» TEXT SEGMENT:
====

Today we visited Belfast, Ireland; which was one of the stops that Janet has really been excited about. That’s because her paternal grandfather came from Belfast, and as I said last evening, nobody from the family has been to see Ireland, at least as long as Janet can remember. And we really had to consider what we wanted to do – because we have enjoyed the small towns more than the large cities – but Belfast itself was a “must see” while we were here. And we were fortunate to find a tour that combined the best of everything we wanted to do.
It was a four hour excursion – easier than the all day things we have done in Paris, Edinburgh and Glasgow. And since yesterday was a full day, we welcomed a shorter day today. Anyway, we headed out on a coach to see downtown Belfast. It was cleaner than some of the other cities we have visited, but I think that is due in part to the fact that it is much younger than some of the really ancient cities we have visited this trip. We saw the shipyard where the Titanic was built, and subsequently launched – as well as various memorials to the crew of the Titanic from Belfast, who went down with the ship. Since we have seen the graveyard of those whose bodies were recovered, in Halifax, Nova Scotia – we really thought we should see the origins of the whole thing as well.
We also passed the cursory government buildings and department stores, but the highlight of the trip was our drive through the Irish countryside to the ruins of a monastery, Grey Abbey, that was founded in 1193 – that’s right – more than 800 years ago. The countryside is still sparse, so I can’t even imagine what it must have been like back then. Admittedly, I tend to be one of those guys who is not big on visiting ruins, but this was different. The walls were still pretty much intact, and the place was hauntingly beautiful. Still and peaceful; very much like walking on holy ground.
It occurred to both Janet and me that we used the same phrase, hauntingly beautiful, to characterize our visit today. And it did not go unnoticed by either of us that we have had a wonderful time visiting churches and houses of worship during our trip. We have enjoyed them more than the castles and other sites we have seen. In London, we saw Westminster Cathedral (a Catholic church), and then Westminster Abbey, site of the recent royal wedding, which was breathtaking, and beyond our wildest imaginations. In Paris, we saw Notre Dame, a giant Gothic structure that has anchored the Paris skyline for more than 1000 years. Although we did not go in this visit, I have been inside and enjoyed it immensely, but not nearly on the scale of Westminster. Then, near Invergordon, Scotland, Dornoch Cathedral, near the home of the famed St. Andrew’s Golf Course – named after one of Christ’s disciples. It was the site of Madonna’s visit with her family several years ago.

====

(Source records)
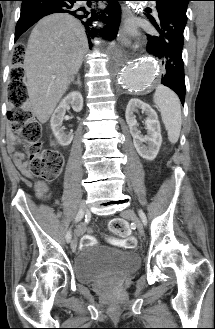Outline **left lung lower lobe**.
Returning <instances> with one entry per match:
<instances>
[{
	"mask_svg": "<svg viewBox=\"0 0 215 329\" xmlns=\"http://www.w3.org/2000/svg\"><path fill=\"white\" fill-rule=\"evenodd\" d=\"M156 9L157 22L151 17L149 19L159 34L148 35L147 51L165 65L166 73L162 75L161 83L176 92L184 105L185 80L182 50L186 22L164 8L156 6Z\"/></svg>",
	"mask_w": 215,
	"mask_h": 329,
	"instance_id": "1",
	"label": "left lung lower lobe"
}]
</instances>
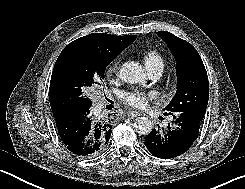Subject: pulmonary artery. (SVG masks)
<instances>
[{"instance_id": "e3ab8cb5", "label": "pulmonary artery", "mask_w": 245, "mask_h": 189, "mask_svg": "<svg viewBox=\"0 0 245 189\" xmlns=\"http://www.w3.org/2000/svg\"><path fill=\"white\" fill-rule=\"evenodd\" d=\"M162 70L158 68L150 69L149 74L152 78H157L160 76Z\"/></svg>"}]
</instances>
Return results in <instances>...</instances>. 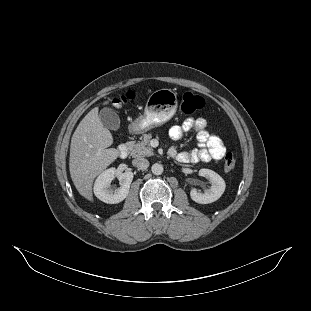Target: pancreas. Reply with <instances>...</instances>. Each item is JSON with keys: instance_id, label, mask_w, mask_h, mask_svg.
<instances>
[{"instance_id": "1", "label": "pancreas", "mask_w": 311, "mask_h": 311, "mask_svg": "<svg viewBox=\"0 0 311 311\" xmlns=\"http://www.w3.org/2000/svg\"><path fill=\"white\" fill-rule=\"evenodd\" d=\"M152 136L150 134H145L142 141L136 143L135 141H127L125 143L128 153L134 157H146L155 154V151L150 146V140Z\"/></svg>"}]
</instances>
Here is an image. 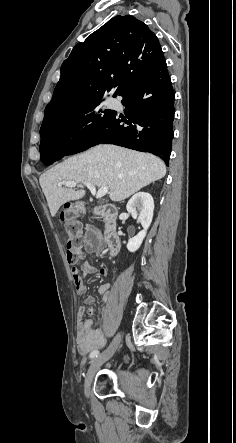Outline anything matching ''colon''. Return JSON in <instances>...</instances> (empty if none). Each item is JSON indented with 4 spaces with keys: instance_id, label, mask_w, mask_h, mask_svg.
<instances>
[{
    "instance_id": "obj_1",
    "label": "colon",
    "mask_w": 236,
    "mask_h": 443,
    "mask_svg": "<svg viewBox=\"0 0 236 443\" xmlns=\"http://www.w3.org/2000/svg\"><path fill=\"white\" fill-rule=\"evenodd\" d=\"M83 211L84 210L82 207L76 208L71 205H67L58 214V219L60 223L64 224L66 230V257L68 262L74 265L80 263L84 258V252L82 250L83 239L80 234L81 224L74 220L76 213H83ZM73 267L78 268L77 266Z\"/></svg>"
}]
</instances>
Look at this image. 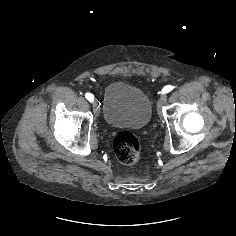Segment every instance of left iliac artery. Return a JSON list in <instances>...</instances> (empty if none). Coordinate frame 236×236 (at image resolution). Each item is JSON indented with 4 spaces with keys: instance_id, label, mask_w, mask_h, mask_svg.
Masks as SVG:
<instances>
[{
    "instance_id": "44dca946",
    "label": "left iliac artery",
    "mask_w": 236,
    "mask_h": 236,
    "mask_svg": "<svg viewBox=\"0 0 236 236\" xmlns=\"http://www.w3.org/2000/svg\"><path fill=\"white\" fill-rule=\"evenodd\" d=\"M173 88H174L173 86L167 85V86H165V87L162 89V93H163V94H166V93L172 91Z\"/></svg>"
}]
</instances>
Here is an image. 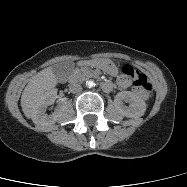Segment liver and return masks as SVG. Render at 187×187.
Masks as SVG:
<instances>
[{
    "instance_id": "liver-1",
    "label": "liver",
    "mask_w": 187,
    "mask_h": 187,
    "mask_svg": "<svg viewBox=\"0 0 187 187\" xmlns=\"http://www.w3.org/2000/svg\"><path fill=\"white\" fill-rule=\"evenodd\" d=\"M57 83L51 67L43 69L31 78L21 96L22 111L27 118L35 119L37 111L43 106L46 94Z\"/></svg>"
}]
</instances>
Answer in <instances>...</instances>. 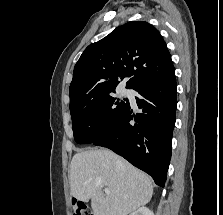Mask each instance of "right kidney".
Here are the masks:
<instances>
[{
    "label": "right kidney",
    "mask_w": 223,
    "mask_h": 215,
    "mask_svg": "<svg viewBox=\"0 0 223 215\" xmlns=\"http://www.w3.org/2000/svg\"><path fill=\"white\" fill-rule=\"evenodd\" d=\"M129 215H154L153 211L151 209H148V207H138L136 211H132V213H129Z\"/></svg>",
    "instance_id": "obj_1"
}]
</instances>
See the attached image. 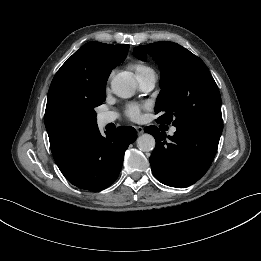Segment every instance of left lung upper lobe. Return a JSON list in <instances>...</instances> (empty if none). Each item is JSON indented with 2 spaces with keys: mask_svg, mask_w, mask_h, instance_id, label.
Listing matches in <instances>:
<instances>
[{
  "mask_svg": "<svg viewBox=\"0 0 261 261\" xmlns=\"http://www.w3.org/2000/svg\"><path fill=\"white\" fill-rule=\"evenodd\" d=\"M138 59L153 57L161 69L158 123L179 128H222L221 97L204 62L177 43L160 41L134 48Z\"/></svg>",
  "mask_w": 261,
  "mask_h": 261,
  "instance_id": "1",
  "label": "left lung upper lobe"
}]
</instances>
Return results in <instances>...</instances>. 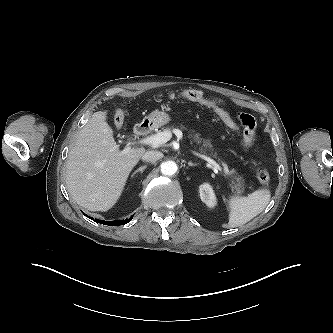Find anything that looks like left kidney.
I'll return each instance as SVG.
<instances>
[{"instance_id": "obj_1", "label": "left kidney", "mask_w": 333, "mask_h": 333, "mask_svg": "<svg viewBox=\"0 0 333 333\" xmlns=\"http://www.w3.org/2000/svg\"><path fill=\"white\" fill-rule=\"evenodd\" d=\"M199 193L201 200L210 208H213L217 204V199L212 186L208 183H204L199 186Z\"/></svg>"}]
</instances>
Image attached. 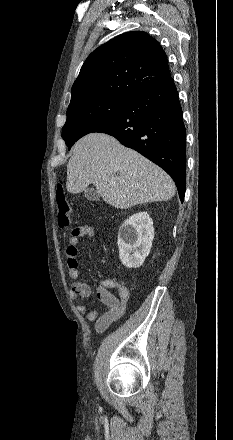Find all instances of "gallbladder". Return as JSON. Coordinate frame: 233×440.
Segmentation results:
<instances>
[{
    "label": "gallbladder",
    "mask_w": 233,
    "mask_h": 440,
    "mask_svg": "<svg viewBox=\"0 0 233 440\" xmlns=\"http://www.w3.org/2000/svg\"><path fill=\"white\" fill-rule=\"evenodd\" d=\"M85 197L90 201H99L100 195L94 188H86L84 191Z\"/></svg>",
    "instance_id": "bac80fb5"
}]
</instances>
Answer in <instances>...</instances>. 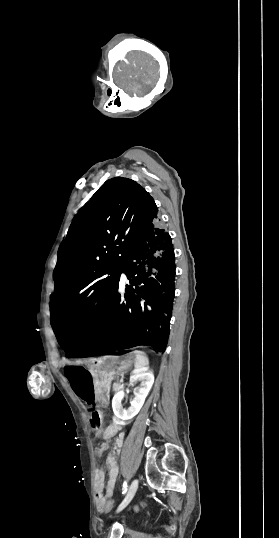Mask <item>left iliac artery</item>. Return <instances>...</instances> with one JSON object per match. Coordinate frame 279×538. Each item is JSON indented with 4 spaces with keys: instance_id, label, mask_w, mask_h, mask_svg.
Here are the masks:
<instances>
[{
    "instance_id": "obj_1",
    "label": "left iliac artery",
    "mask_w": 279,
    "mask_h": 538,
    "mask_svg": "<svg viewBox=\"0 0 279 538\" xmlns=\"http://www.w3.org/2000/svg\"><path fill=\"white\" fill-rule=\"evenodd\" d=\"M127 492V482L125 481L123 483V494H125Z\"/></svg>"
}]
</instances>
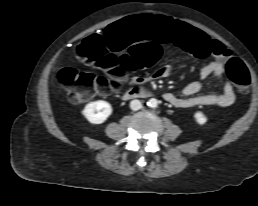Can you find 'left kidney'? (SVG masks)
Segmentation results:
<instances>
[{"label": "left kidney", "mask_w": 258, "mask_h": 206, "mask_svg": "<svg viewBox=\"0 0 258 206\" xmlns=\"http://www.w3.org/2000/svg\"><path fill=\"white\" fill-rule=\"evenodd\" d=\"M194 119L199 125H204L208 120L207 117L201 111L195 112Z\"/></svg>", "instance_id": "5707ae66"}]
</instances>
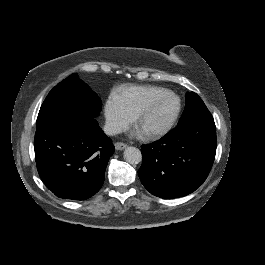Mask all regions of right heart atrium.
<instances>
[{"label":"right heart atrium","mask_w":265,"mask_h":265,"mask_svg":"<svg viewBox=\"0 0 265 265\" xmlns=\"http://www.w3.org/2000/svg\"><path fill=\"white\" fill-rule=\"evenodd\" d=\"M104 120L107 131L111 134H116L131 126L134 119L122 112L117 104L111 101L105 106Z\"/></svg>","instance_id":"obj_1"}]
</instances>
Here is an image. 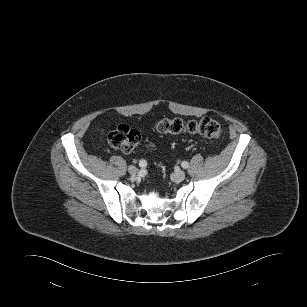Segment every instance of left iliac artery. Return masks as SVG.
<instances>
[{"label":"left iliac artery","mask_w":307,"mask_h":307,"mask_svg":"<svg viewBox=\"0 0 307 307\" xmlns=\"http://www.w3.org/2000/svg\"><path fill=\"white\" fill-rule=\"evenodd\" d=\"M181 166L184 168V169H187L189 167V164L187 161H183Z\"/></svg>","instance_id":"obj_1"}]
</instances>
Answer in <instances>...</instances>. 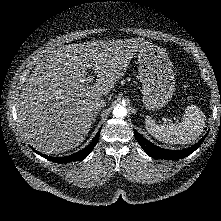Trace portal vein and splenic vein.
I'll use <instances>...</instances> for the list:
<instances>
[{
  "instance_id": "1",
  "label": "portal vein and splenic vein",
  "mask_w": 221,
  "mask_h": 221,
  "mask_svg": "<svg viewBox=\"0 0 221 221\" xmlns=\"http://www.w3.org/2000/svg\"><path fill=\"white\" fill-rule=\"evenodd\" d=\"M92 80H93V77H92V76H89V77L85 80V82H86V83H90ZM163 120H164V121H167L166 118H163Z\"/></svg>"
}]
</instances>
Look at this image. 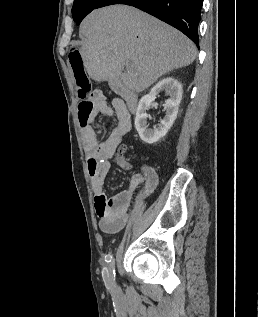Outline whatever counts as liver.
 Instances as JSON below:
<instances>
[{
  "instance_id": "liver-1",
  "label": "liver",
  "mask_w": 258,
  "mask_h": 317,
  "mask_svg": "<svg viewBox=\"0 0 258 317\" xmlns=\"http://www.w3.org/2000/svg\"><path fill=\"white\" fill-rule=\"evenodd\" d=\"M80 48L84 68L93 80L109 86L142 92L173 68L188 66L197 52L190 38L155 16L127 4L95 8L83 18ZM125 60L130 66L122 72Z\"/></svg>"
}]
</instances>
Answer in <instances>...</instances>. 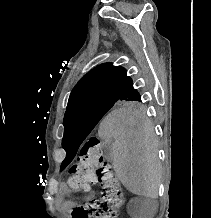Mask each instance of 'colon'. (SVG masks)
<instances>
[{
  "label": "colon",
  "mask_w": 211,
  "mask_h": 218,
  "mask_svg": "<svg viewBox=\"0 0 211 218\" xmlns=\"http://www.w3.org/2000/svg\"><path fill=\"white\" fill-rule=\"evenodd\" d=\"M99 183V197L72 210L73 218H116L124 203L121 184L111 164L105 159L99 139L84 141L76 163L69 170L67 185L74 192L88 191Z\"/></svg>",
  "instance_id": "5ec220e1"
}]
</instances>
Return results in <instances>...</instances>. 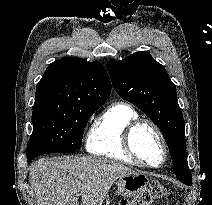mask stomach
Returning a JSON list of instances; mask_svg holds the SVG:
<instances>
[{"label":"stomach","mask_w":212,"mask_h":205,"mask_svg":"<svg viewBox=\"0 0 212 205\" xmlns=\"http://www.w3.org/2000/svg\"><path fill=\"white\" fill-rule=\"evenodd\" d=\"M148 181V177L142 173H131L121 176L116 183L118 189L115 195L126 198L133 197L147 186ZM109 202V199H107L106 205H109Z\"/></svg>","instance_id":"0dacf381"}]
</instances>
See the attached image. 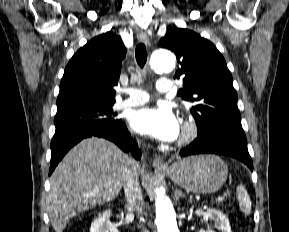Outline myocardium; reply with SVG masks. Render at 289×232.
Segmentation results:
<instances>
[{
    "label": "myocardium",
    "instance_id": "myocardium-1",
    "mask_svg": "<svg viewBox=\"0 0 289 232\" xmlns=\"http://www.w3.org/2000/svg\"><path fill=\"white\" fill-rule=\"evenodd\" d=\"M196 125L191 121H185L182 126L180 143L184 144L191 141L196 135Z\"/></svg>",
    "mask_w": 289,
    "mask_h": 232
}]
</instances>
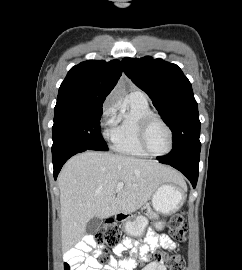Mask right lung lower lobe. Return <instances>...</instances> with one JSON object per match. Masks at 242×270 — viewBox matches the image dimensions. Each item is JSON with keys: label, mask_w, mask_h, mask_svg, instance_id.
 <instances>
[{"label": "right lung lower lobe", "mask_w": 242, "mask_h": 270, "mask_svg": "<svg viewBox=\"0 0 242 270\" xmlns=\"http://www.w3.org/2000/svg\"><path fill=\"white\" fill-rule=\"evenodd\" d=\"M87 149H81V150H75V151H71V152H67L64 153L62 155H60L57 158L53 159V166H54V178L56 179L58 176V173L60 172L63 164L73 155L79 153V152H83L86 151Z\"/></svg>", "instance_id": "right-lung-lower-lobe-1"}]
</instances>
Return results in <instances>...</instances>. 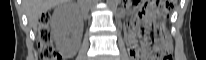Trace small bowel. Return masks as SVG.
<instances>
[{
    "instance_id": "1",
    "label": "small bowel",
    "mask_w": 206,
    "mask_h": 60,
    "mask_svg": "<svg viewBox=\"0 0 206 60\" xmlns=\"http://www.w3.org/2000/svg\"><path fill=\"white\" fill-rule=\"evenodd\" d=\"M139 52H140V49L137 46L136 42L134 41V39H131L130 40V55L132 59H138Z\"/></svg>"
}]
</instances>
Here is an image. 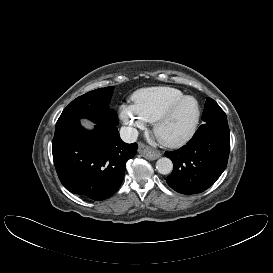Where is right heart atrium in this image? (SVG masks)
Listing matches in <instances>:
<instances>
[{
  "instance_id": "1",
  "label": "right heart atrium",
  "mask_w": 273,
  "mask_h": 273,
  "mask_svg": "<svg viewBox=\"0 0 273 273\" xmlns=\"http://www.w3.org/2000/svg\"><path fill=\"white\" fill-rule=\"evenodd\" d=\"M119 116L126 125L128 135L131 137H135L139 130L146 127L147 121L133 105L122 104L119 107Z\"/></svg>"
}]
</instances>
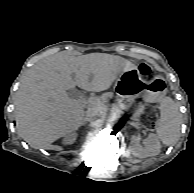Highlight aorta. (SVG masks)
Wrapping results in <instances>:
<instances>
[{
	"mask_svg": "<svg viewBox=\"0 0 194 193\" xmlns=\"http://www.w3.org/2000/svg\"><path fill=\"white\" fill-rule=\"evenodd\" d=\"M119 112L116 109H109L105 113V119L109 122H114L119 118Z\"/></svg>",
	"mask_w": 194,
	"mask_h": 193,
	"instance_id": "aorta-1",
	"label": "aorta"
}]
</instances>
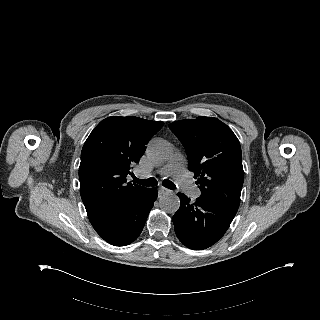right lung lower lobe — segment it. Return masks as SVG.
<instances>
[{
	"mask_svg": "<svg viewBox=\"0 0 320 320\" xmlns=\"http://www.w3.org/2000/svg\"><path fill=\"white\" fill-rule=\"evenodd\" d=\"M156 198L157 189L146 188L125 205L89 220L106 242L125 246L140 235Z\"/></svg>",
	"mask_w": 320,
	"mask_h": 320,
	"instance_id": "98d812e1",
	"label": "right lung lower lobe"
}]
</instances>
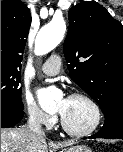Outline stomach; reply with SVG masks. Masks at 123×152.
<instances>
[{
    "instance_id": "0dacf381",
    "label": "stomach",
    "mask_w": 123,
    "mask_h": 152,
    "mask_svg": "<svg viewBox=\"0 0 123 152\" xmlns=\"http://www.w3.org/2000/svg\"><path fill=\"white\" fill-rule=\"evenodd\" d=\"M62 152H92V150L85 145H77L64 149Z\"/></svg>"
}]
</instances>
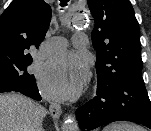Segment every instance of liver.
Listing matches in <instances>:
<instances>
[{"instance_id":"1","label":"liver","mask_w":151,"mask_h":131,"mask_svg":"<svg viewBox=\"0 0 151 131\" xmlns=\"http://www.w3.org/2000/svg\"><path fill=\"white\" fill-rule=\"evenodd\" d=\"M46 109L21 94H0V131H43Z\"/></svg>"}]
</instances>
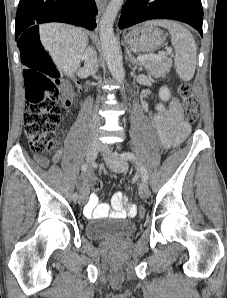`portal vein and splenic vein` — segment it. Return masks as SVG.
I'll use <instances>...</instances> for the list:
<instances>
[{"instance_id": "portal-vein-and-splenic-vein-1", "label": "portal vein and splenic vein", "mask_w": 227, "mask_h": 298, "mask_svg": "<svg viewBox=\"0 0 227 298\" xmlns=\"http://www.w3.org/2000/svg\"><path fill=\"white\" fill-rule=\"evenodd\" d=\"M172 53V49L171 48H167L166 52H162L161 54L158 55H143V56H138L137 59L140 62L146 61V60H158L160 58H162L165 55L171 54Z\"/></svg>"}]
</instances>
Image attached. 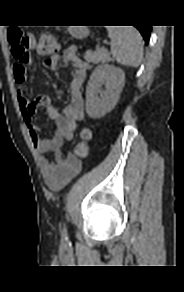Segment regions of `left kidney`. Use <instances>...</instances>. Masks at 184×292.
Here are the masks:
<instances>
[{
	"label": "left kidney",
	"mask_w": 184,
	"mask_h": 292,
	"mask_svg": "<svg viewBox=\"0 0 184 292\" xmlns=\"http://www.w3.org/2000/svg\"><path fill=\"white\" fill-rule=\"evenodd\" d=\"M125 83L122 69L110 64L97 66L86 88V112L93 119L101 118L116 105ZM105 86V90L102 86ZM100 95V96H99Z\"/></svg>",
	"instance_id": "1"
}]
</instances>
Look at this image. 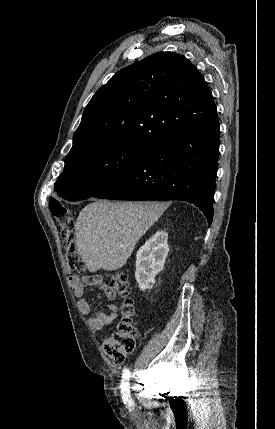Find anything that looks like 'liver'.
<instances>
[{"instance_id":"1","label":"liver","mask_w":275,"mask_h":429,"mask_svg":"<svg viewBox=\"0 0 275 429\" xmlns=\"http://www.w3.org/2000/svg\"><path fill=\"white\" fill-rule=\"evenodd\" d=\"M166 208L160 202L95 201L75 224L76 246L90 272L122 268L136 243Z\"/></svg>"}]
</instances>
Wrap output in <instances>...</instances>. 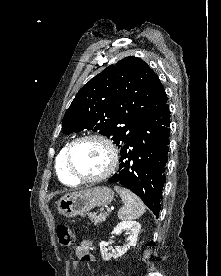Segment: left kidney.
<instances>
[{
	"label": "left kidney",
	"mask_w": 221,
	"mask_h": 276,
	"mask_svg": "<svg viewBox=\"0 0 221 276\" xmlns=\"http://www.w3.org/2000/svg\"><path fill=\"white\" fill-rule=\"evenodd\" d=\"M140 229H141V225L137 221L125 220V221L120 222L113 229L111 234L112 235L113 234H118V233L122 232L123 230H125L126 234L129 236L128 237V243L126 245L122 246V247L118 246L115 250H113L110 253V252H108V249L106 248L107 243L105 241H102L100 243V251H101L102 258L105 261H108L111 258L116 259V258L122 256L123 254H125L131 246H136L137 238H138V234L140 232Z\"/></svg>",
	"instance_id": "left-kidney-1"
}]
</instances>
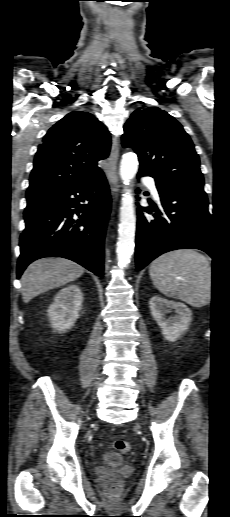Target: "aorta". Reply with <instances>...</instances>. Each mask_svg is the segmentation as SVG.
Returning <instances> with one entry per match:
<instances>
[{
	"mask_svg": "<svg viewBox=\"0 0 230 517\" xmlns=\"http://www.w3.org/2000/svg\"><path fill=\"white\" fill-rule=\"evenodd\" d=\"M138 169V159L134 153L123 155L120 164V177L126 186L125 193L121 200L120 224L118 228V241L116 247L118 265L124 268L130 262L134 252V240L136 231V216L134 210V200L131 190L127 187L135 177Z\"/></svg>",
	"mask_w": 230,
	"mask_h": 517,
	"instance_id": "obj_1",
	"label": "aorta"
}]
</instances>
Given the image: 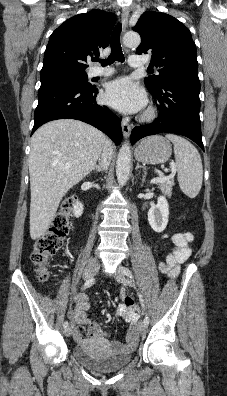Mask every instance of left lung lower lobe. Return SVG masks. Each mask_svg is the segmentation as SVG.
Instances as JSON below:
<instances>
[{"label": "left lung lower lobe", "mask_w": 227, "mask_h": 396, "mask_svg": "<svg viewBox=\"0 0 227 396\" xmlns=\"http://www.w3.org/2000/svg\"><path fill=\"white\" fill-rule=\"evenodd\" d=\"M158 103V118L151 124L132 130L131 143L158 133H175L186 136L204 150L200 125V83L171 81L161 88L149 90Z\"/></svg>", "instance_id": "obj_1"}]
</instances>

====

» AIM OF THE TASK:
Answer these from the Belfast travel account:
(a) Where did Janet's paternal grandfather come from?
(b) How long was the excursion described in the account?
(c) In what year was Grey Abbey founded?

» WORKED ANSWER:
(a) Belfast
(b) Four hours
(c) 1193